Le reclamés di oggi: tra naturalismo e artificiosità

Le nostre precedenti riflessioni sull’icona, intesa non solo in senso materiale di immagine pubblicitaria, ma anche in senso figurato di innalzamento sacrale del prodotto, ci fa considerare un nuovo aspetto, confrontando le reclamés di un tempo e le moderne tecniche espositive. A nostro avviso, si tratterà di un parallelo che dovrà essere effettuato non tanto dal punto di vista formale, ma piuttosto rilevando punti interessanti dal punto di vista filosofico per la pubblicità.

Decidiamo di iniziare il nostro percorso con un artista che è passato alla storia per aver elaborato illustrazioni per le reclamés francesi: H. Toulouse-Lautrec. La sua creatività si è espressa in un linguaggio talmente particolare da attrarre l’attenzione della società dell’epoca. Toulouse nasce, anzitutto, da artista di rappresentazioni pittoriche che realizzava autonomamente dal panorama pubblicitario. Era l’incarnazione dell’arte per l’arte. O addirittura per un’arte dell’illustrazione. La sua capacità percettiva era legata ad uno sguardo analitico cui non sfuggiva alcun particolare dei personaggi rappresentati: l’immagine colta nella sua mente veniva tradotta in termini visivi sulla tela, rispettando tutto il suo crudo naturalismo.

Oggetto di rappresentazione pittorico era costituito da un mondo ambivalente: da un lato l’indigenza di una Montmartre proletaria, come testimonia “A la Mie”, dall’altro l’opulenza e la sfarzosità del Moulin Rouge ispirato ad una mitologia dandy. I suoi manifesti pubblicitari avevano un ruolo mnemonico: ricordavano l’appuntamento ad un dato locale, senza suggestioni di varia natura. Il quadro prima accennato “A la Mie”, che vuol dire “Alla mollica”, ma che è basato sul gioco di parole con la stessa pronuncia di “à l’amie”, cioè “all’amica”, e che pubblicizza il locale con il medesimo nome del dipinto, è marcato di un estremo naturalismo.

Complici la “pennellata sciatta e lo squallore espresso dai volti esposti. Hanno un’espressione immobile, come se davvero essi rimanessero così per l’eternità, sono reali, ed infatti, l’esistenza di queste persone è reale, documentata da una foto che appartiene a queste stesse fisionomie. I loro volti esprimono un silenzio, ma è un silenzio coatto, forzato, vero, palpabile dal nostro senso interiore. E’ il silenzio indegno del proletariato cui dà spazio l’estrema capacità rappresentativa di Lautrec.

--

ESERCIZI:
#1 Stabilisci se ciascuna affermazione concorda con il brano su Toulouse-Lautrec, rispondendo sì o no e riportando le parole decisive del brano. (a) I manifesti pubblicitari di Toulouse-Lautrec servivano a ricordare l'appuntamento in un locale. (b) "A la Mie" rappresenta l'opulenza del Moulin Rouge. (c) L'esistenza delle persone ritratte è documentata da una foto.
#2 Scrivi il seguito del brano su Toulouse-Lautrec, a partire dall'ultima frase riportata.

--

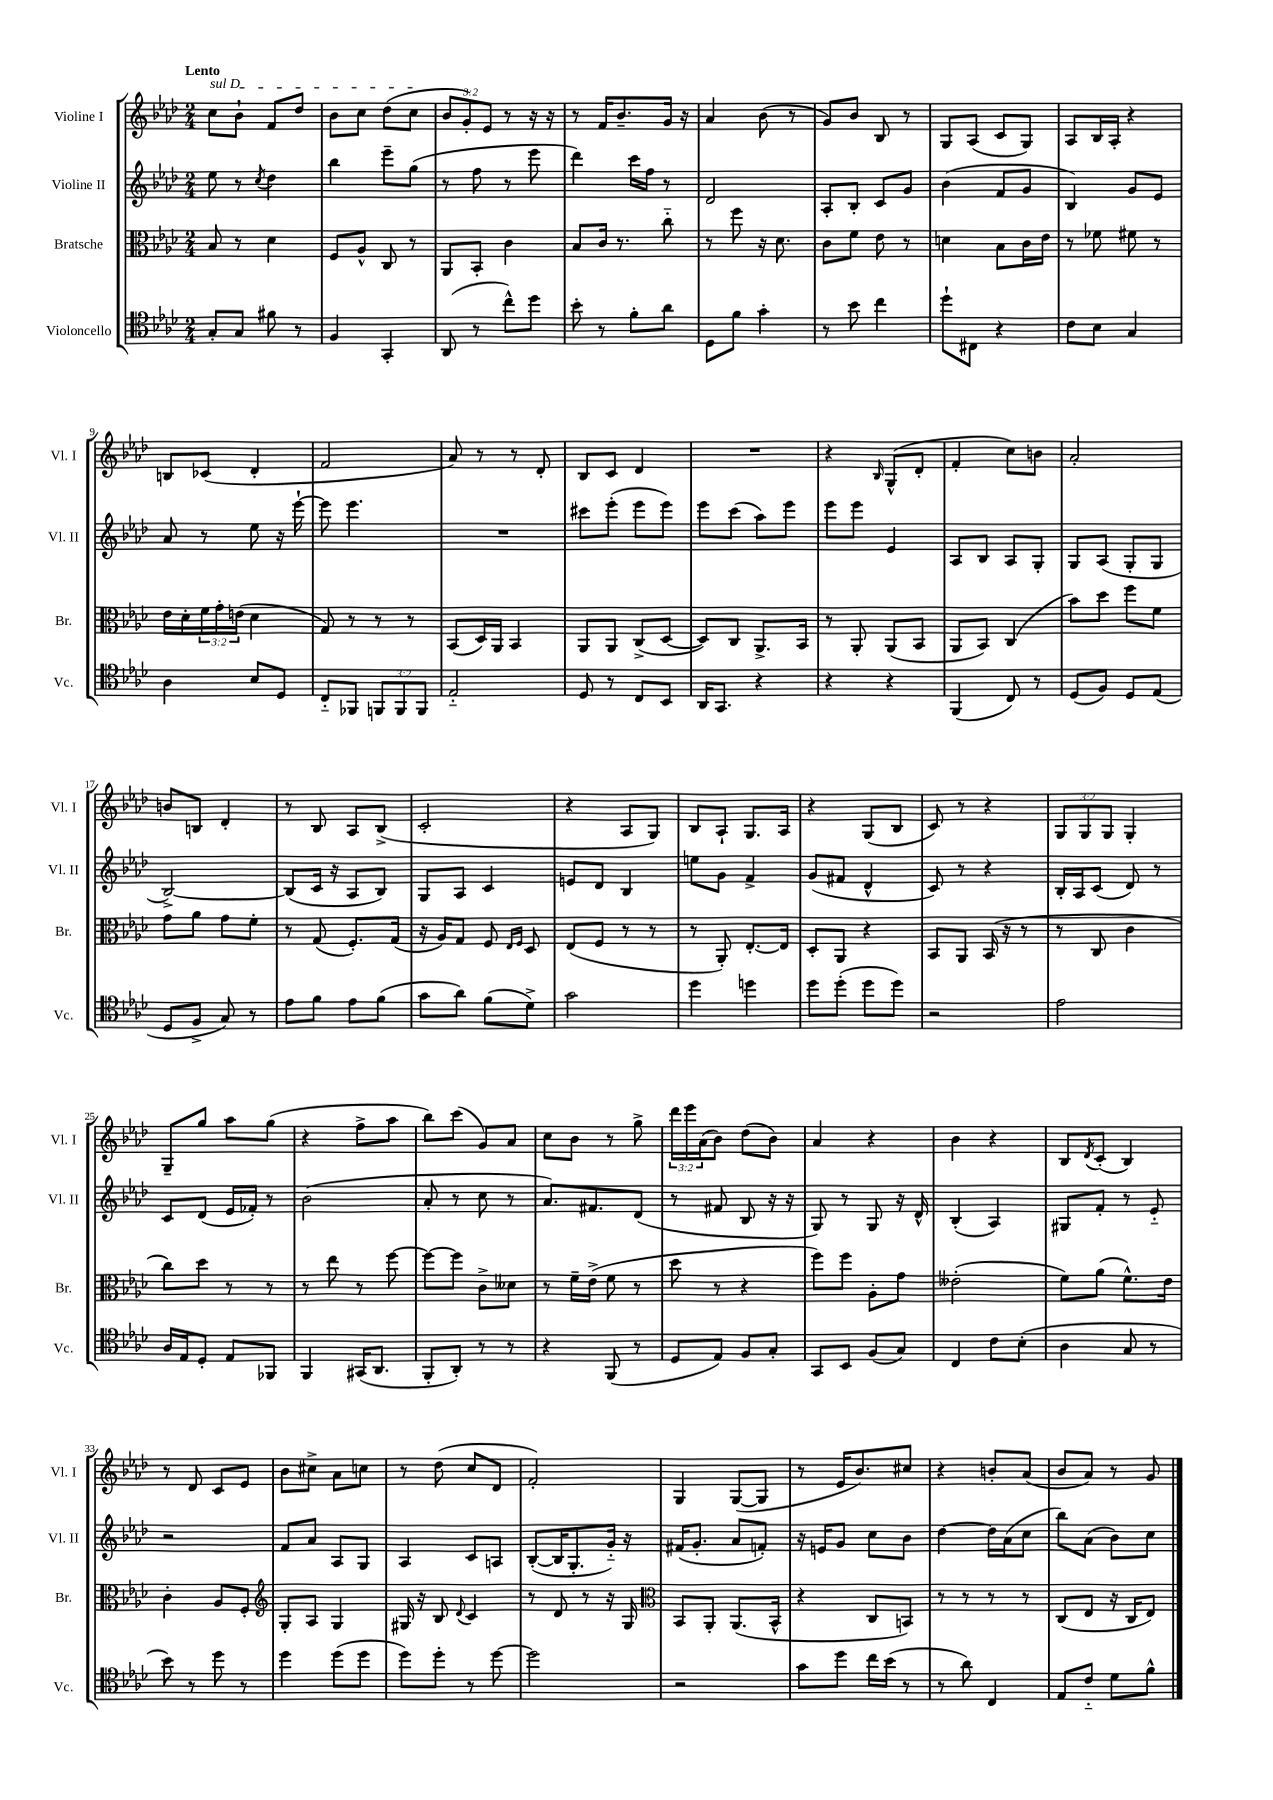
<<
\new StaffGroup <<
\new Staff = "s0" \with { instrumentName = "Violine I" shortInstrumentName = "Vl. I" } {
    \clef treble \key aes \major \numericTimeSignature \time 2/4 \override Staff.TupletNumber.text = #tuplet-number::calc-fraction-text \tempo "Lento"
    \once \override TextSpanner.bound-details.left.text = \markup { \italic "sul D" } c''8\startTextSpan bes'8-! f'8 des''8 |
    bes'8 c''8 des''8( c''8\stopTextSpan |
    \tuplet 3/2 { bes'8 g'8-.) ees'8 } r8 r16 r16 |
    r8 f'16 bes'8.-- g'16 r16 |
    aes'4 bes'8( r8 |
    g'8) bes'8 bes8 r8 |
    g8 aes8( c'8 g8) |
    aes8 bes16 aes16-. r4 |
    b8 ces'8( des'4-. |
    f'2 |
    aes'8) r8 r8 des'8-. |
    bes8 c'8 des'4 |
    R2 |
    r4 \grace { bes16 } g8-^( des'8-. |
    f'4-. c''8) b'8 |
    aes'2-. |
    b'8 b8 des'4-. |
    r8 bes8 aes8 bes8->( |
    c'2-. |
    r4 aes8 g8) |
    bes8 aes8-! g8. aes16 |
    r4 g8( bes8 |
    c'8) r8 r4 |
    \tuplet 3/2 { g8 g8 g8 } g4-. |
    g8-- g''8 aes''8 g''8( |
    r4 f''8-> aes''8 |
    bes''8) c'''8( g'8) aes'8 |
    c''8 bes'8 r8 g''8-> |
    \tuplet 3/2 { des'''16 ees'''16 aes'16( } bes'8) des''8( bes'8) |
    aes'4 r4 |
    bes'4 r4 |
    bes8 \acciaccatura { des'8 } c'8-.( bes4) |
    r8 des'8 c'8 ees'8 |
    bes'8 cis''8-> aes'8 c''8 |
    r8 des''8( c''8 des'8 |
    f'2-.) |
    g4 g8~( g8 |
    r8 ees'16 bes'8.) cis''8 |
    r4 b'8-. aes'8( |
    bes'8 aes'8) r8 g'8 \bar "|." |
}
\new Staff = "s1" \with { instrumentName = "Violine II" shortInstrumentName = "Vl. II" } {
    \clef treble \key aes \major \numericTimeSignature \time 2/4
    ees''8 r8 \acciaccatura { c''8 } des''4 |
    bes''4 ees'''8-- g''8( |
    r8 f''8 r8 ees'''8 |
    des'''4) c'''16 f''16 r8 |
    des'2 |
    aes8-. bes8-. c'8 g'8 |
    bes'4( f'8 g'8 |
    bes4) g'8 ees'8 |
    aes'8 r8 ees''8 r16 ees'''16~-! |
    ees'''8 ees'''4. |
    R2 |
    cis'''8 ees'''8-.( ees'''8 ees'''8) |
    ees'''8 c'''8( aes''8) ees'''8 |
    ees'''8 ees'''8 ees'4 |
    aes8 bes8 aes8 g8-. |
    g8 aes8( g8-. g8 |
    bes2~->) |
    bes8( c'16 r16 aes8 bes8) |
    g8 aes8 c'4 |
    e'8 des'8 bes4 |
    e''8 g'8 f'4-> |
    g'8( fis'8 des'4-^ |
    c'8) r8 r4 |
    bes16-. aes16 c'8( des'8) r8 |
    c'8 des'8( ees'16 fes'16-.) r8 |
    bes'2( |
    aes'8-. r8 c''8 r8 |
    aes'8.) fis'8. des'8( |
    r8 fis'8 bes8 r16 r16 |
    g8) r8 g8 r16 des'16-^ |
    bes4-.( aes4) |
    gis8 f'8-. r8 ees'8-_ |
    r2 |
    f'8 aes'8 aes8 g8 |
    aes4 c'8 a8 |
    bes8~-.( bes16 g8.-. g'16-_) r16 |
    fis'16( g'8.-. aes'8 f'8-.) |
    r16 e'16 g'8 c''8 bes'8 |
    des''4~ des''16 aes'16( c''8 |
    bes''8) aes'8( bes'8) c''8 \bar "|." |
}
\new Staff = "s2" \with { instrumentName = "Bratsche" shortInstrumentName = "Br." } {
    \clef alto \key aes \major \numericTimeSignature \time 2/4 \override Staff.TupletNumber.text = #tuplet-number::calc-fraction-text
    bes8 r8 des'4 |
    f8 aes8-^ c8 r8 |
    aes,8 bes,8-. c'4 |
    bes8 c'16 r8. c''8-_ |
    r8 f''8 r16 des'8. |
    c'8 f'8 ees'8 r8 |
    d'4 bes8 c'16 ees'16 |
    r8 fes'8 fis'8 r8 |
    ees'16 des'16-. \tuplet 3/2 { f'16 g'16-. e'16( } des'4 |
    g8) r8 r8 r8 |
    bes,8( des16) aes,16 bes,4 |
    aes,8 aes,8 c8->( des8~ |
    des8) c8 aes,8.-> bes,16 |
    r8 aes,8-. aes,8( bes,8 |
    aes,8 bes,8) c4( |
    bes'8) des''8 f''8 f'8 |
    g'8 aes'8 g'8 f'8-. |
    r8 g8( f8.-.) g16( |
    r16 aes16) g8 f8 \grace { ees16 f16 } des8 |
    ees8( f8 r8 r8 |
    r8 aes,8-.) ees8.~-. ees16 |
    des8-. aes,8 r4 |
    bes,8 aes,8 bes,16( r16 r8 |
    r8 c8 c'4 |
    c''8) des''8 r8 r8 |
    r8 ees''8 r8 f''8~ |
    f''8~ f''8 c'8-> deses'8 |
    r8 f'16-- ees'16->( f'8 r8 |
    des''8 r8 r4 |
    f''8) f''8 aes8-. g'8 |
    eeses'2-.( |
    f'8) aes'8( f'8.-^) ees'16 |
    c'4-. aes8 f8-. |
    \clef treble g8-. aes8 g4 |
    gis16 r16 bes8 \appoggiatura { des'8 } c'4 |
    r8 des'8 r8 r16 g16 |
    \clef alto bes,8 aes,8-. aes,8.( bes,16-^ |
    r4 c8 b,8) |
    r8 r8 r8 r8 |
    c8( ees8 r16 c16 ees8) \bar "|." |
}
\new Staff = "s3" \with { instrumentName = "Violoncello" shortInstrumentName = "Vc." } {
    \clef tenor \key aes \major \numericTimeSignature \time 2/4 \override Staff.TupletNumber.text = #tuplet-number::calc-fraction-text
    g8-. g8 fis'8 r8 |
    f4 g,4-. |
    aes,8( r8 c''8-^) des''8 |
    bes'8-. r8 f'8-. aes'8 |
    des8 f'8 g'4-. |
    r8 bes'8 c''4 |
    des''8-! cis8 r4 |
    c'8 bes8 g4 |
    aes4 bes8 des8 |
    c8-_ fes,8 \tuplet 3/2 { f,8 f,8 f,8 } |
    ees2-_ |
    des8 r8 c8 bes,8 |
    aes,16 g,8. r4 |
    r4 r4 |
    f,4( c8) r8 |
    des8( f8) des8 ees8( |
    des8 f8-> g8) r8 |
    ees'8 f'8 ees'8 f'8( |
    g'8 aes'8) f'8( des'8->) |
    g'2 |
    des''4 d''4 |
    des''8 des''8-.( des''8 des''8) |
    r2 |
    ees'2 |
    aes16 ees16 des8-. ees8 fes,8 |
    f,4 gis,16( aes,8. |
    f,8-. aes,8-.) r8 r8 |
    r4 f,8( r8 |
    des8 ees8) f8 g8-. |
    g,8 bes,8 f8( g8) |
    c4 c'8 bes8-.( |
    aes4 g8 r8 |
    bes'8) r8 des''8 r8 |
    des''4 des''8( des''8 |
    des''8) des''8-. r8 des''8~ |
    des''2 |
    r2 |
    g'8 des''8 c''16 bes'16( r8 |
    r8 aes'8) c4 |
    ees8 c'8-_ des'8 f'8-^ \bar "|." |
}
>>
>>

--

RISPOSTE IN ORDINE:
#1
(a) Sì: "ricordavano l’appuntamento ad un dato locale, senza suggestioni di varia natura".
(b) No: "da un lato l’indigenza di una Montmartre proletaria, come testimonia “A la Mie”".
(c) Sì: "l’esistenza di queste persone è reale, documentata da una foto che appartiene a queste stesse fisionomie".

#2
La contraddizione che esponevamo prima tra i livelli di rappresentazione rivela la passione dell’artista per l’eterogeneità, e soprattutto la consapevolezza di essere davvero di fronte ad una dimensione multivariegata con i suoi lati brillanti, e con altri oscuri. Montmartre era vista come un intreccio di emozioni e di interessi economici, di modelli politici e ideologici diversi; mentre i caffè-concerto, i circhi stabili, i cabaret davano forma a quella Belle Epoque vissuta come mito.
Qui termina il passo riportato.